Ganz im Gegensatz zur Schule und zur Universität besteht hier an der Schule im Unterricht immer ein ganz klarer Bezug zur späteren Tätigkeit im Cockpit und das ist auch gut so! Denn wenn man sich nach Unterrichtsschluss um 14:15 noch hinsetzt und anfängt das Gehörte zusammenzufassen, zu wiederholen und zu verstehen streichen sehr schnell sehr viele Stunden ins Land. Jedoch ist es das uns allen wert, denn nicht umsonst haben wir so lange auf den Start dieser Ausbildung gewartet. Und hier liegt noch ein großer Unterschied zur Schule: das Leistungsniveau ist ähnlich und wir pushen uns alle gegenseitig, weil wir an einander den Anspruch haben, die Prüfungen zu bestehen. Schließlich sind wir ja keine Konkurrenten - das festigt sich schnell.

Wenn man mit älteren Kursen spricht, wird das Lernen hier oft durch das Wort "klicken" ersetzt. Anfangs war uns allen noch nicht so ganz klar, was das bedeutet, allerdings haben wir jetzt schon einen Vorgeschmack darauf bekommen, was es heißt: Theorieprüfungen für Flugscheine werden in aller Regel im Multiple-Choice Verfahren abgelegt und es gibt Fragenkataloge, in denen alle Fragen enthalten sind, die später abgeprüft werden. Warum sollte sich also die Lufthansa nicht auch nach diesen Prinzipien richten und die Theorieausbildung so aufbauen?

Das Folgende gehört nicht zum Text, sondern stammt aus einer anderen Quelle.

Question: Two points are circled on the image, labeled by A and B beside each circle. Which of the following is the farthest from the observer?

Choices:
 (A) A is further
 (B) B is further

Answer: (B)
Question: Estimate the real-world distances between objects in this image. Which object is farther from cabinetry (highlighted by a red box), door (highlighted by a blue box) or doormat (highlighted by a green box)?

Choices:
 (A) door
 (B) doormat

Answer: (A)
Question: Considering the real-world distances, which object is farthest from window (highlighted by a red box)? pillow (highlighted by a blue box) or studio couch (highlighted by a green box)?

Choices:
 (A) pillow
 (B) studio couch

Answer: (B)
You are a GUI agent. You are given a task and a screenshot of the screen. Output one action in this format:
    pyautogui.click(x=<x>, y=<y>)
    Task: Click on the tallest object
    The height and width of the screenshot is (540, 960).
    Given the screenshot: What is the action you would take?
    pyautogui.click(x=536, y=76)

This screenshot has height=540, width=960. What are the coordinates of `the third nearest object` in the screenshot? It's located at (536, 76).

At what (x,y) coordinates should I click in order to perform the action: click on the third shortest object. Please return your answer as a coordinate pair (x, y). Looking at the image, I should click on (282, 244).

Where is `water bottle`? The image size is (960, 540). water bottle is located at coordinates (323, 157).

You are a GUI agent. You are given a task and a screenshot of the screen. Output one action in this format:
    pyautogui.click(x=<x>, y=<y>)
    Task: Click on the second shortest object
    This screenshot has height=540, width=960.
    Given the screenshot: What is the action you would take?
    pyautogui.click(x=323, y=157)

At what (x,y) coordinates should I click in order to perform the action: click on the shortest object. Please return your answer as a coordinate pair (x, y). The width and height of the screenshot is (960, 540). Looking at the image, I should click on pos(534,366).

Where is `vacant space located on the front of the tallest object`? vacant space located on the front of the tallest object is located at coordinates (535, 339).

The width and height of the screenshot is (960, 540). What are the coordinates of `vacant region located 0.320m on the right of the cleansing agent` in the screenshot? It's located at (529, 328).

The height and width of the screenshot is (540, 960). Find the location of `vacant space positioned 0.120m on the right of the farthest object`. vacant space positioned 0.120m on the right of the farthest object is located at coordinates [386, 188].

Für jedes Fach, das hier an der Schule in Bremen unterrichtet wird, gibt es einen online abrufbaren Fragenkatalog, der einen - zum Teil - riesigen Pool an Fragen enthält. Allerdings sind nicht alles Multiple-Choice Fragen, sondern teilweise muss man Dinge schriftlich beantworten, oder Rechenergebnisse eintragen. Das variiert jedoch stark von Fach zu Fach. So gibt es im Luftrecht so gut wie nur Multiple-Choice, während man in Navigation zum Beispiel einen "Paper and Pencil" Test schreibt. Macht ja auch Sinn, wenn man in der Prüfung mit Karten und Navigationsmaterial hantieren muss.

Der Fragenkatalog für den Starter Course umfasst insgesamt 451 Fragen in allen Themengebieten. Das sieht auf den ersten Blick nicht viel aus, aber es ist durchaus nicht so, dass man alle Fragen einfach auswendig lernen könnte und somit den Test "nur mit Fleiß" besteht. Denn im Test werden die Fragen zum Teil abgeändert und es finden sich Haken darin. Aber es wird zu schaffen sein.
Mein Ausblick über das wunderschöne Bremen in den letzten Tagen

Von anderen Kursen und der Flugschule selbst wissen wir, dass an dieser Prüfung noch niemand gescheitert ist. Aber auch hier gilt ja wie immer: Ein bisschen mehr Vorbereitung als nötig hat noch niemandem geschadet und wenn wir später dann alle mit einem guten Ergebnis bestanden haben, hat sich das Ganze doch gelohnt!